Researchers relied largely on “an activity-based travel demand microsimulation model” to predict what driving conditions in San Francisco probably would have looked like between 2010 and 2016 without companies like Lyft and Uber, then compared those results to what actually happened.

“The model predicts the typical weekday travel patterns for approximately 7.5 million San Francisco Bay Area residents, including choices of vehicle availability, activity participation, destinations, travel modes, and travel times,” according to Erhardt et al.

The resulting assessment holds, in part:

  • The model uses Lyft and Uber data to expedite its conclusions: “Existing research has produced conflicting results and has been hampered by a lack of data. Using data scraped from the application programming interfaces of two TNCs, combined with observed travel time data, we find that contrary to their vision, TNCs are the biggest contributor to growing traffic congestion in San Francisco.”
  • Over six years, congestion in San Francisco rose 40 percent compared to what it might have been without Lyft and Uber: “Between 2010 and 2016, weekday vehicle hours of delay increased by 62 percent compared to 22 percent in a counterfactual 2016 scenario without TNCs. [...] Average speed decreases from 25.6 mph in 2010 to 22.2 mph in 2016, and the vehicle hours of delay increase by 63 percent over the same period.”
  • It is possible for ride-hailing to reduce traffic the way companies say it’s designed to do: “If TNCs are shared concurrently, a service known as ride-splitting, they could reduce traffic [...] and there is some evidence to suggest that a small portion of travelers may use TNCs in this way. Some have speculated that by providing a convenient alternative to owning a car, TNCs could incentivize people to own fewer cars.” However, researchers contend that few trips happen in these critical ways.
  • The paper cautions that there are limits to what this kind of modeling can account for: “While the predicted background traffic changes account for several important control variables, there remains a risk that our results are confounded by another factor.” For example, the simulation added in the amount of extra freight traffic that results from the city’s growing population and employment, but doesn’t consider whether or not residents became more likely to shop online and thus drive up delivery traffic.
  • The research doesn’t take fully tourism into account, either: “The visitor model is influenced primarily by the number of hotel rooms in the city, which have not increased significantly over this period. [...] Thus, due to the growth in tourism, the total vehicle trips in 2016 may be a fraction of a percent higher than we estimate in the background traffic volumes.”

In an aside, Ernhardt and colleagues also add that “the current system is commonly viewed as a bridge technology that may be replaced by fleets of self-driving cars if and when that technology is ready.”

Both Lyft and Uber criticized the research in response.

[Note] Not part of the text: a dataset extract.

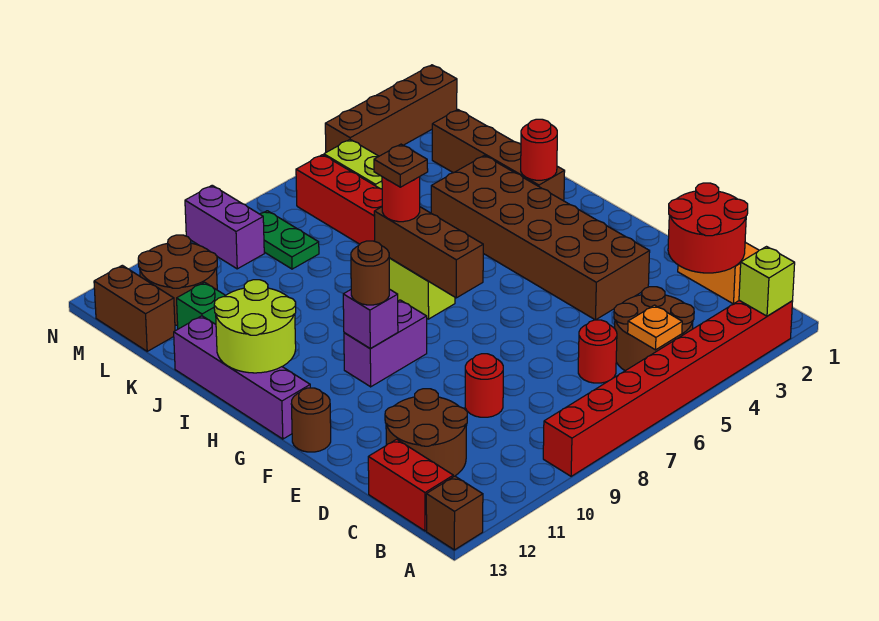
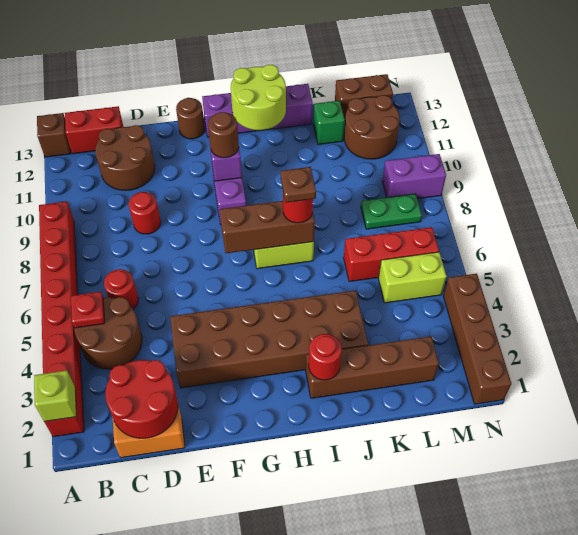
orange 1x1 plate [628,305,682,350] -> red 1x1 plate [71,292,105,328]

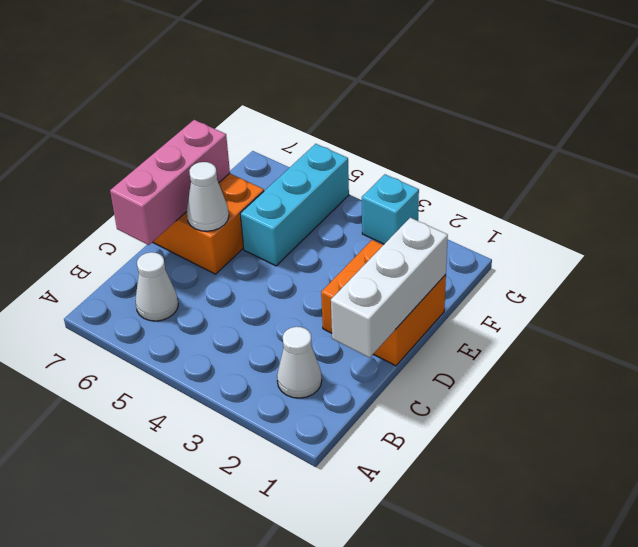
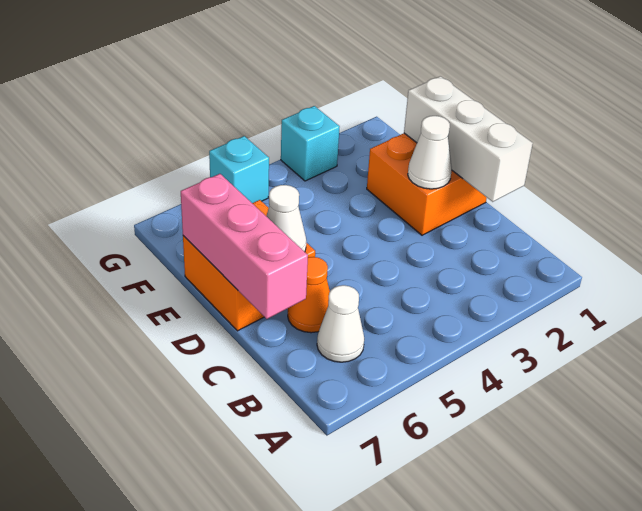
white 1x1 cone [277,327,322,398] -> white 1x1 cone moved to [408,116,452,189]
none -> orange 1x1 cone [288,257,330,333]
cyan 1x3 brick [240,144,349,266] -> cyan 1x1 brick [209,136,269,203]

In addition to noting that “the study is old,” Lyft spokesperson Lauren Alexander tells Curbed SF that the data used for the models is too incomplete to be conclusive and says that “Lyft is actively working with cities on solutions backed by years of economic and engineering research, such as comprehensive congestion pricing.”

A spokesperson for Uber struck the same note, arguing, “While studies disagree on causes for congestion, almost everyone agrees on the solution,” again calling for congestion pricing and promoting the use of public transit, though researchers say that TNCs are more likely to undermine mass transit use in San Francisco.